Things to Remember About Recovery
-
The process of recovering from a
career crisis will happen on its own schedule. It can’t be
rushed.
-
Every person responds to a career
crisis differently. There is no right way to respond or to deal
with it.
-
Depending on the circumstances,
processing a career crisis can take years.
-
Build and use a support system. A
group of people who have experienced similar losses is
especially helpful.
-
It is a good idea to find support
outside of your family and friends. Even the most supportive may
grow tired of hearing about your situation, or you may find
yourself censoring your behavior to avoid alienating them.
However, you still need help and a place to let your feelings
out.
How to Help Someone in a Career
Crisis
Here are a few ideas for being
helpful to people going through career crises:
-
People need support when they are
having a career crisis, even though they may seem to push you
away.
-
Ask how you can help.
-
Don’t give advice unless asked.
-
Check in regularly with the
crisis victim; let him or her know you’re there.
-
Remind the crisis victim of what
a good person he or she is, even without the identity and status
that the job provided.
-
Sometimes a career crisis sends a
person into a serious depression for which help is needed. If
you sense danger, urge the crisis victim to seek help.
How to Turn a Crisis into a
Victory
-
Give yourself time to heal. If
recovery is rushed or interrupted, the crisis victim will not
fully heal and a victory is not possible.
-
Remind yourself as often as
necessary that your pain will end and you will eventually feel
happy again.
-
Avoid jumping into something new
on the rebound; let yourself experience all the stages of grief.
-
Accept that many people will not
understand the depth of your grief. They will not understand why
this is so difficult for you. They may even say stupid things
and appear unsupportive.
-
Use the opportunity to stop and
consider other options.
-
Explore what meaning your
feelings have for you. If we pay attention to them, our feelings
can lead us places we would otherwise never visit.

Actions to take.
**A)** Copy word for word a passage from the career crisis advice. Begin at the words "How to Help" and stop after "advice unless asked.".
**B)** Translate this sentence from the career crisis advice into Spanish: "Remind yourself as often as necessary that your pain will end and you will eventually feel happy again."

Collected material.
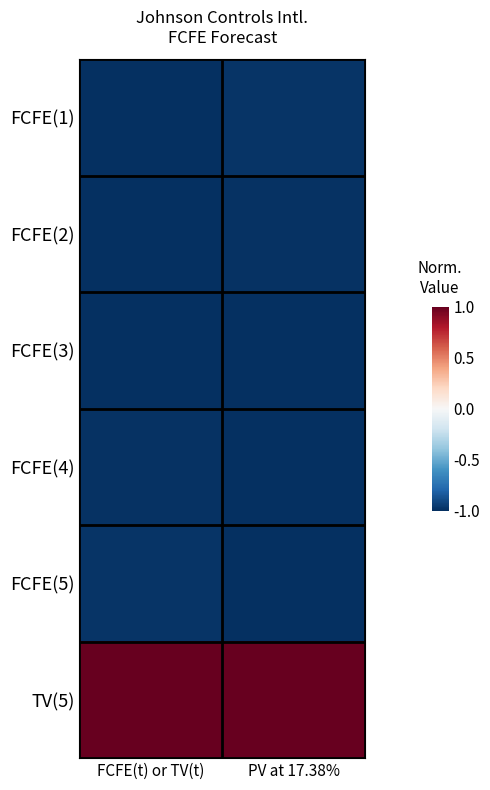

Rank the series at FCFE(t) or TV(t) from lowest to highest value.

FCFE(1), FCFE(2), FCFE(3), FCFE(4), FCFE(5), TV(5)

Expected outputs.
**A)**
How to Help Someone in a Career
Crisis
Here are a few ideas for being
helpful to people going through career crises:
-
People need support when they are
having a career crisis, even though they may seem to push you
away.
-
Ask how you can help.
-
Don’t give advice unless asked.

**B)** Recuérdate tan a menudo como sea necesario que tu dolor terminará y que con el tiempo volverás a sentirte feliz.